Researchers say trial of 4-day workweeks shows positive results
Cambridge, England — Lower levels of work-related stress, as well as fewer sick days. Greater worker retention. And no drop-off in revenue for employers. These are some of the results of a recent trial of four-day workweeks at more than 60 organizations.
An international team of researchers recruited 61 organizations with a combined 2,900 employees for what’s being considered the largest four-day workweek trial conducted in the world. The seven-month experiment concluded in December.
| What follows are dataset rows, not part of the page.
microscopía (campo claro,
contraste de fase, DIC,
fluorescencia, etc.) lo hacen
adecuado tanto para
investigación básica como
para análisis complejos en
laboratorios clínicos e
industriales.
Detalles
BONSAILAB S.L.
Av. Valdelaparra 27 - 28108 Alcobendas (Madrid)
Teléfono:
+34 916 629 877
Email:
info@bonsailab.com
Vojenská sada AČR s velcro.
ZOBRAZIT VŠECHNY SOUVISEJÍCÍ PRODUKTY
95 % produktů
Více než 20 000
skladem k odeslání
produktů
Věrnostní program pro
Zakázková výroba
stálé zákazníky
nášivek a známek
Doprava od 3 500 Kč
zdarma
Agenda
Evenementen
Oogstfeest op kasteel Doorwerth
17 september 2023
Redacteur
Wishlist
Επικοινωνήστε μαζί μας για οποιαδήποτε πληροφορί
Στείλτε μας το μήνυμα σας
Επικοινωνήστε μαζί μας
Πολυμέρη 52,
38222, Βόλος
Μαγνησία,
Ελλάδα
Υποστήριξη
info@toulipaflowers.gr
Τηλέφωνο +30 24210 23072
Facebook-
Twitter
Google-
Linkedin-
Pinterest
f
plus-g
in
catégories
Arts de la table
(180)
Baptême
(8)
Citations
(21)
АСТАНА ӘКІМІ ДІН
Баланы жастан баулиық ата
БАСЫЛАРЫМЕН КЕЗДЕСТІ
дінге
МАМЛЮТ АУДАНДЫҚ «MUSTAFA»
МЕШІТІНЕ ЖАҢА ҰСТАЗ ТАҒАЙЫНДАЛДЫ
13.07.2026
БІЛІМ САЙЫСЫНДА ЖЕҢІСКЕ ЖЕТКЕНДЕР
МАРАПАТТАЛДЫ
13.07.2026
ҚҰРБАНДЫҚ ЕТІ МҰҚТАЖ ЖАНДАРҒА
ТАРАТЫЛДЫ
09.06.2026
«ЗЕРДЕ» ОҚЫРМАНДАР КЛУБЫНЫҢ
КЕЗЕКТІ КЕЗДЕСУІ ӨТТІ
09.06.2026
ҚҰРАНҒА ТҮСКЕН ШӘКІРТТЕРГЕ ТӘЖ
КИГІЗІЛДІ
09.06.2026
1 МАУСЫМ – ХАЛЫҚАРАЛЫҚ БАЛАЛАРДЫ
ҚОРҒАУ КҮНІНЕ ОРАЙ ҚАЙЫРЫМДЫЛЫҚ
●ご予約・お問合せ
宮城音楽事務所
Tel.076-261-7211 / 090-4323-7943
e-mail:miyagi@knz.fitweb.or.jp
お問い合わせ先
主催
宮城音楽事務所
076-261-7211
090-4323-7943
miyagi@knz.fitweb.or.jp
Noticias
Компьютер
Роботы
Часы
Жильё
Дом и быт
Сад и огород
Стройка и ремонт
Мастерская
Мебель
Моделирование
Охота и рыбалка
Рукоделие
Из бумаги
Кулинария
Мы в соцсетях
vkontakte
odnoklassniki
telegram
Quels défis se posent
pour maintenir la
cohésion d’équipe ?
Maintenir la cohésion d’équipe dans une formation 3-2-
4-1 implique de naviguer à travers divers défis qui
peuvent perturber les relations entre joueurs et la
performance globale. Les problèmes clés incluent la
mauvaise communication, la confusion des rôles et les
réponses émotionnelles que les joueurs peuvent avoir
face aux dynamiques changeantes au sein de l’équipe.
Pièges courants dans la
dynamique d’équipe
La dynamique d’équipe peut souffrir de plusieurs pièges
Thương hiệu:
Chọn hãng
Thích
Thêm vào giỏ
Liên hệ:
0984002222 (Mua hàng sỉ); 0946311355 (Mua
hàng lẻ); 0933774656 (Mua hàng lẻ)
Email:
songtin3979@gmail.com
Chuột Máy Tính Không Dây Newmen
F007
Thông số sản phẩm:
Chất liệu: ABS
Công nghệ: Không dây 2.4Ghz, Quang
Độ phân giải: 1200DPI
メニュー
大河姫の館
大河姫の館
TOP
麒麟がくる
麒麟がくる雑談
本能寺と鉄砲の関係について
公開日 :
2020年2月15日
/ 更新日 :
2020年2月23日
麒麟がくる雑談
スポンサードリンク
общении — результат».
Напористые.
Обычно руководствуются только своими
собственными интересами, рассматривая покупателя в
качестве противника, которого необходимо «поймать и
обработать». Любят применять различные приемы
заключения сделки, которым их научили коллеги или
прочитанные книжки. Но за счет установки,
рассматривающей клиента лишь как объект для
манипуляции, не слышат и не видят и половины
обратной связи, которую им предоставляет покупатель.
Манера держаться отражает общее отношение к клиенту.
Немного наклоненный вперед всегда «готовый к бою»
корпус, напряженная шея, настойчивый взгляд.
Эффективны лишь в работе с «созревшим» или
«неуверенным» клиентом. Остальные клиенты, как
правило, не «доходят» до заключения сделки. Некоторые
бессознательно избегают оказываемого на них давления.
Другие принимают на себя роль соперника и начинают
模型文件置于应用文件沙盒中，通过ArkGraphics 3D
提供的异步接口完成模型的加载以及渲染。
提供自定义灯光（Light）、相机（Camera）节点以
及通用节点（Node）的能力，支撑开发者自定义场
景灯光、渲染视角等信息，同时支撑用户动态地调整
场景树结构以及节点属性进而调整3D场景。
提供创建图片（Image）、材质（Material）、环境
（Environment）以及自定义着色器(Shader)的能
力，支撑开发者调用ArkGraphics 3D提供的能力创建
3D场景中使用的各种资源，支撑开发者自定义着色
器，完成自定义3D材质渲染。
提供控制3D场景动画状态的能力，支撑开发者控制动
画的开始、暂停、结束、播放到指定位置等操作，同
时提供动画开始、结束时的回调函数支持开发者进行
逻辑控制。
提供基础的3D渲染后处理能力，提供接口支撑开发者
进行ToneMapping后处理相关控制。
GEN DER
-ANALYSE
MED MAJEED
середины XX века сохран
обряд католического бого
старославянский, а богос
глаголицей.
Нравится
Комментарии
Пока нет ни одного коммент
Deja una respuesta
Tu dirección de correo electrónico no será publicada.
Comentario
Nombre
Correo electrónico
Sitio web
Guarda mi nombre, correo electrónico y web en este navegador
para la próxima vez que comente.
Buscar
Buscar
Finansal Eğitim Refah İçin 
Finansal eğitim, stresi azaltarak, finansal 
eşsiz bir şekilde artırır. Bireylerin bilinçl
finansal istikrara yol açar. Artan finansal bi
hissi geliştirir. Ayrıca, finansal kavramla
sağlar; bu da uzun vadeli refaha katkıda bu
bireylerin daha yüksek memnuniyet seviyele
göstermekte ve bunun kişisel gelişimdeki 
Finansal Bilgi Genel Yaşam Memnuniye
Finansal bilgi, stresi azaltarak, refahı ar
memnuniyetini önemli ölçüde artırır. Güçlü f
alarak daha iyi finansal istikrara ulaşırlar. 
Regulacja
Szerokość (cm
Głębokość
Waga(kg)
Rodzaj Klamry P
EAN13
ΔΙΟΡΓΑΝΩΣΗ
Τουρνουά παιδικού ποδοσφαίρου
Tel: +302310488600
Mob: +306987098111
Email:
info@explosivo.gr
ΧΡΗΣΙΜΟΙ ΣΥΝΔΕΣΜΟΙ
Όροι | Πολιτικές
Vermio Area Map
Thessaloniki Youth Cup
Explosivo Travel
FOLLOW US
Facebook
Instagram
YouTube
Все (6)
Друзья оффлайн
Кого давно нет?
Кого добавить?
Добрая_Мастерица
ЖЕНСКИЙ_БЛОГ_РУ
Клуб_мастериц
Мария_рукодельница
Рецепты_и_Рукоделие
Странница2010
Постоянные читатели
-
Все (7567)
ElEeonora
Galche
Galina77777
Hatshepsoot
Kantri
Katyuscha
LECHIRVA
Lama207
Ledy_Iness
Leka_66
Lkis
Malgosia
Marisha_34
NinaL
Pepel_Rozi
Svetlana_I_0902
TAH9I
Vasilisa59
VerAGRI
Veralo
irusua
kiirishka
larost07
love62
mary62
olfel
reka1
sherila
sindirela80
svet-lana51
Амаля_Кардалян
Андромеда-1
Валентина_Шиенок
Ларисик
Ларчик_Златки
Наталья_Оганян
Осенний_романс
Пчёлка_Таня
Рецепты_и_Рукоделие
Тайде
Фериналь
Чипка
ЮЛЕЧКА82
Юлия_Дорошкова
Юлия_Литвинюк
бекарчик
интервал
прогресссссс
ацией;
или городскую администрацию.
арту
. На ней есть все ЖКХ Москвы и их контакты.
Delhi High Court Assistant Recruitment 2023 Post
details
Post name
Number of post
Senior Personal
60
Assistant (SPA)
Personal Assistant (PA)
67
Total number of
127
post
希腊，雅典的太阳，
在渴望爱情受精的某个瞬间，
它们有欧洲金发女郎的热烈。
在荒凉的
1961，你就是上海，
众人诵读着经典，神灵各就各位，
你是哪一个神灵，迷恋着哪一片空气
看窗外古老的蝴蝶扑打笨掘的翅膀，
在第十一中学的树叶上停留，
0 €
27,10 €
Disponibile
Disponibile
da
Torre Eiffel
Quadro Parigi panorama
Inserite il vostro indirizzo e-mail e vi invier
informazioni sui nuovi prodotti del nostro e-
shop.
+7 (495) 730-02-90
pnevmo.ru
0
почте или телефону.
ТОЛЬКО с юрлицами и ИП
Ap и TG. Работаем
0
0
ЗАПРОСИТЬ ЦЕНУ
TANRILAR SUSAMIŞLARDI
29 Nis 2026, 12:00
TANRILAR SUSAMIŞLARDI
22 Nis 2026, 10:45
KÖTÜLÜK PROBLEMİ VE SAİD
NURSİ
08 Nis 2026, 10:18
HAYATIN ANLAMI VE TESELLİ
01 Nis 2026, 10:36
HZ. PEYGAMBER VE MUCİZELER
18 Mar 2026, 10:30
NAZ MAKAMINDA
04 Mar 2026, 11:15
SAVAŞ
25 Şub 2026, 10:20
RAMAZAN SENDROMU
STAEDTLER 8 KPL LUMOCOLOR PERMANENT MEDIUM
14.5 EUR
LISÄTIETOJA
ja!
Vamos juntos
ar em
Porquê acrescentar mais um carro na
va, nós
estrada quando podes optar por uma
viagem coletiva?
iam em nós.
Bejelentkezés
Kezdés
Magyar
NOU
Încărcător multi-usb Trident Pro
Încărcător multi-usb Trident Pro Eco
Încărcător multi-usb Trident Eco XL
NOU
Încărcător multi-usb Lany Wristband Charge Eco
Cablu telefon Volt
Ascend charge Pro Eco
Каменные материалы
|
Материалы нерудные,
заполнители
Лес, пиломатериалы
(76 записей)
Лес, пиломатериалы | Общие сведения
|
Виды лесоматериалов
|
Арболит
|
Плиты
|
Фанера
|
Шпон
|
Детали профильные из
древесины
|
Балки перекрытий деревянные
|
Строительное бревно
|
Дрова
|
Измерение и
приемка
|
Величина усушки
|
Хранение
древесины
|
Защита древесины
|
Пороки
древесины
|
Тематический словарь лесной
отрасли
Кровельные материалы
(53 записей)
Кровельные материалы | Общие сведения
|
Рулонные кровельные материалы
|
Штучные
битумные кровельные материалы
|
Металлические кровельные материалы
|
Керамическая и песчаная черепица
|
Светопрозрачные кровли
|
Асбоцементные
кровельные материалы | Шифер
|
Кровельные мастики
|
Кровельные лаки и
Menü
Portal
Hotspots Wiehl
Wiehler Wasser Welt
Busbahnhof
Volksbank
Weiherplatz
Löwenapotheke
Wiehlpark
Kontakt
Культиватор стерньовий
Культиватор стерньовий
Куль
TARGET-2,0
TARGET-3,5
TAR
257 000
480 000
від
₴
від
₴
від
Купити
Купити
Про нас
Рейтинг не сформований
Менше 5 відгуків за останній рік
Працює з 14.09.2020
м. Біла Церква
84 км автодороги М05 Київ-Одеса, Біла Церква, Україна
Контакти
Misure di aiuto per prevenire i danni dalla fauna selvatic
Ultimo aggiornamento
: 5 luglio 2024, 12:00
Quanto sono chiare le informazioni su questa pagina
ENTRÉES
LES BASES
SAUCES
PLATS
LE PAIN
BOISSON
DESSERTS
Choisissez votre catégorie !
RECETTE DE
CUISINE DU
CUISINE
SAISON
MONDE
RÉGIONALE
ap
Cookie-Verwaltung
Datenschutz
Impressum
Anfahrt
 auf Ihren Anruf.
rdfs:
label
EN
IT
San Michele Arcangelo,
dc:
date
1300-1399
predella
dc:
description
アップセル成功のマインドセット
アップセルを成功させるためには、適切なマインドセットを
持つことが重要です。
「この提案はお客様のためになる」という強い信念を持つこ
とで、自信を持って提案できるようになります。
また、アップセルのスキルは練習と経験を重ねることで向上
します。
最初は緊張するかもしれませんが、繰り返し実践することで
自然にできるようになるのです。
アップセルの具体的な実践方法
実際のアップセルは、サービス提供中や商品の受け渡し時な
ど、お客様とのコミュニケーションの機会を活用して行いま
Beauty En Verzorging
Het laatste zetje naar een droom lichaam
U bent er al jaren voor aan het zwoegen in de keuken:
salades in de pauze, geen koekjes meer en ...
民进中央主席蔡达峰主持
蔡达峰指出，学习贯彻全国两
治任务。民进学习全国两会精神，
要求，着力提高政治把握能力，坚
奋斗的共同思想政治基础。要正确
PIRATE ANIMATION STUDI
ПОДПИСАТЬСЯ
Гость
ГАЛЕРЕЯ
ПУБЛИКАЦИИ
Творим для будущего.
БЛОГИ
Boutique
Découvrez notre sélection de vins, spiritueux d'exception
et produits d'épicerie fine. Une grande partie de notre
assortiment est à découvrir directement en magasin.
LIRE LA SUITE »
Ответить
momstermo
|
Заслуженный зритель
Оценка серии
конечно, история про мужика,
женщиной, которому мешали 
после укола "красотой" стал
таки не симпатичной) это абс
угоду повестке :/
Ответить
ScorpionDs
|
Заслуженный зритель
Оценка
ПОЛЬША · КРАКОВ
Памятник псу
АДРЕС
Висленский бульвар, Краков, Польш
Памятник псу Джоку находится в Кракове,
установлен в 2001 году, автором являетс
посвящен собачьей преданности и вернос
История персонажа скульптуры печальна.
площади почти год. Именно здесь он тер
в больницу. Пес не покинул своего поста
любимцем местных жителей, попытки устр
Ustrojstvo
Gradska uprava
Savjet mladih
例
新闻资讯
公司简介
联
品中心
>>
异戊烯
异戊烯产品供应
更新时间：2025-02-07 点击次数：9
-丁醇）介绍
“Companies, which included a range of organizations from diverse sectors and sizes, were not required to rigidly deploy one particular type of working time reduction or four-day week, so long as pay was maintained at 100% and employees had a ‘meaningful’ reduction in work time,” the researchers write.
Of the participating organizations, 56 continued with four-day workweeks after the trial. Of them, 18 instituted the change permanently.
- 71% of the employees reported less burnout and 39% felt less stressed.
- 62% said they had a better work-life balance.
- 60% said it was easier to balance work with “care responsibilities.”
- Sick/personal days taken decreased 65%.
- The number of employees who left the organizations dropped 57% during the trial period.
The employees often used the extra time off work for “life admin,” doing errands and chores around the house, for example. That left more time for leisure activities over the weekend.
“It was common for employees to describe a significant reduction in stress,” researcher Niamh Bridson Hubbard, a doctoral candidate at Cambridge, said in a press release. “Many described being able to switch off or breathe more easily at home.”
Some of the participating organizations used techniques to maintain employee productivity during the shorter workweek. Among them: shorter meetings with clearer agendas, the introduction of interruption-free “focus periods,” and “reforming email etiquette to reduce long chains and inbox churn.”
Of the 23 participating organizations that reported revenue data after the trial, they showed, on average, a marginal increase of 1.4%.
“We feel really encouraged by the results, which showed the many ways companies were turning the four-day week from a dream into realistic policy, with multiple benefits,” said David Frayne, a research associate at Cambridge.